Vervolgens smeekt de priester de Heilige Geest af over de gaven van brood en wijn. Dit is het hart van het eucharistisch gebed, want hier vindt de consecratie plaats: brood en wijn worden Lichaam en Bloed van Christus.
De priester smeekt de Heilige Geest ook af over alle gelovigen. Wat volgt is de lofprijzing: de priester heft de heilige gaven omhoog.
Het ‘Onze Vader’ wordt gebeden, de mensen wensen elkaar de Vrede van Christus en de priester breekt het heilig brood, ook heilige hostie genoemd. Het ‘Agnus Dei’ (Lam Gods) wordt gezongen. De priester nodigt de gelovigen uit deel te nemen aan de Maaltijd des Heren.
De communie
Nadat Christus midden onder de gelovigen komt onder de gedaante van brood en wijn, verenigt Hij zich nu concreet met de gelovigen in de communie. De priester geeft de hostie met de woorden ‘Lichaam van Christus’; de gelovigen ontvangen de hostie en antwoorden ‘Amen’. De gelovigen gaan terug naar hun plaats en biddend realiseren zij zich hoe waardevol dit moment is: Jezus is heel dichtbij.
Tenslotte volgt een communielied en een dankgebed.
Ita missa est
Tenslotte zegent de priester de gelovigen. In het Latijn luiden de slotwoorden ‘Ite missa est’: ’Het (de boodschap) is uitgezonden’. De gelovigen gaan de wereld in en dragen de boodschap uit.
Er wordt een slotlied gezongen.
Andere vieringen
Getijdengebed
Een oude vorm van niet-eucharistische vieringen is het getijdengebed. Oorspronkelijk de zeven gebedstijden van de monniken waarin vooral psalmen worden gebeden en hymnen (gezangen) worden gezongen (Zie ook venster: Monniken). Later zijn ook gewone gelovigen deze getijden gaan bidden, alleen of gezamenlijk. Het bekendste getijdengebed dat ook in parochiekerken wordt gebeden is de vesper (Vespers: Latijn Vespera = avond), waarbij God gedankt wordt voor wat Hij gegeven heeft en wat men in Zijn naam mocht doen.
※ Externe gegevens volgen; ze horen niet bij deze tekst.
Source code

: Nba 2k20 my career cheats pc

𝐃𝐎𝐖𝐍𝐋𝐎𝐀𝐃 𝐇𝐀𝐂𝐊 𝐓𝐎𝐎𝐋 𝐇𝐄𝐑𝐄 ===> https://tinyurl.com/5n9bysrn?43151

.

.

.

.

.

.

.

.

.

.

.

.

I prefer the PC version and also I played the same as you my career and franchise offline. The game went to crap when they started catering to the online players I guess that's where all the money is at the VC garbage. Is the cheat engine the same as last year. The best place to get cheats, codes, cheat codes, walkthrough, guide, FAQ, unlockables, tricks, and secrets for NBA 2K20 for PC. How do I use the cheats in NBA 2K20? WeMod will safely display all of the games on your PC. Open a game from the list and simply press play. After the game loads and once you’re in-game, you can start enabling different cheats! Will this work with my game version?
Eucharistische aanbidding (Lof)
Een alternatieve vorm van avondgebed waarin de eucharistische aanbidding van de geconsacreerde hostie centraal staat is het lof (afgeleid van het loven van God). Hier staat de aanbidding van Jezus als Zoon van God, aanwezig in een grote hostie die in een monstrans is uitgesteld, centraal. Op het einde van het lof ontvangen de gelovigen de zegen met de monstrans. Hoewel het lof sinds het Tweede Vaticaans concilie minder vaak gevierd wordt, bestaat dit gebruik nog in tal van parochies en vooral nieuwe bewegingen.
Rozenkransgebed
De Middeleeuwse vroomheid heeft het gebed van de rozenkrans tot ontwikkeling gebracht. Het is een vervanging van het getijdengebed voor het volk. Het rozenkransgebed wordt gebeden met behulp van een rozenkrans: een gebedssnoer bestaande uit meer dan vijftig kralen. De kralen worden een voor een langsgelopen, waardoor men al biddend het christelijk geloof overdenkt. Alle kralen staan voor een gebed: er zijn vijf grote kralen die het ‘Onze Vader’ voorstellen, de vijftig kleinere kralen staan voor een ‘Weesgegroet’. Het gebedssnoer kent een steeds terugkerend patroon: elke grote kraal wordt gevolgd door tien kleine kralen, in totaal vijf maal. Aan de rozenkrans hangt daarnaast een kruis met een aantal kralen die losstaan van de zojuist beschreven cyclus. Deze gebruikt de gelovige aan het begin van het gebed. Hij start bij het kruis met een kruisteken en de woorden ‘In de naam van de Vader, de Zoon en de Heilige Geest. Amen’. Daarna volgt de geloofsbelijdenis en lofprijzing (Eer aan de Vader, de Zoon en de Heilige Geest, zoals het was in het begin en nu en altijd, in de eeuwen der eeuwen. Amen). Bij de eerste grote kraal die verbonden is met het kruis bidt de gelovige het ‘Onze Vader’. Hierna volgen drie kleine kralen waarbij een ‘Weesgegroet’ wordt gebeden. Daarna wordt nog eenmaal de lofprijzing uitgesproken, waarna men op de volgende grote kraal begint met de eerder beschreven cyclus.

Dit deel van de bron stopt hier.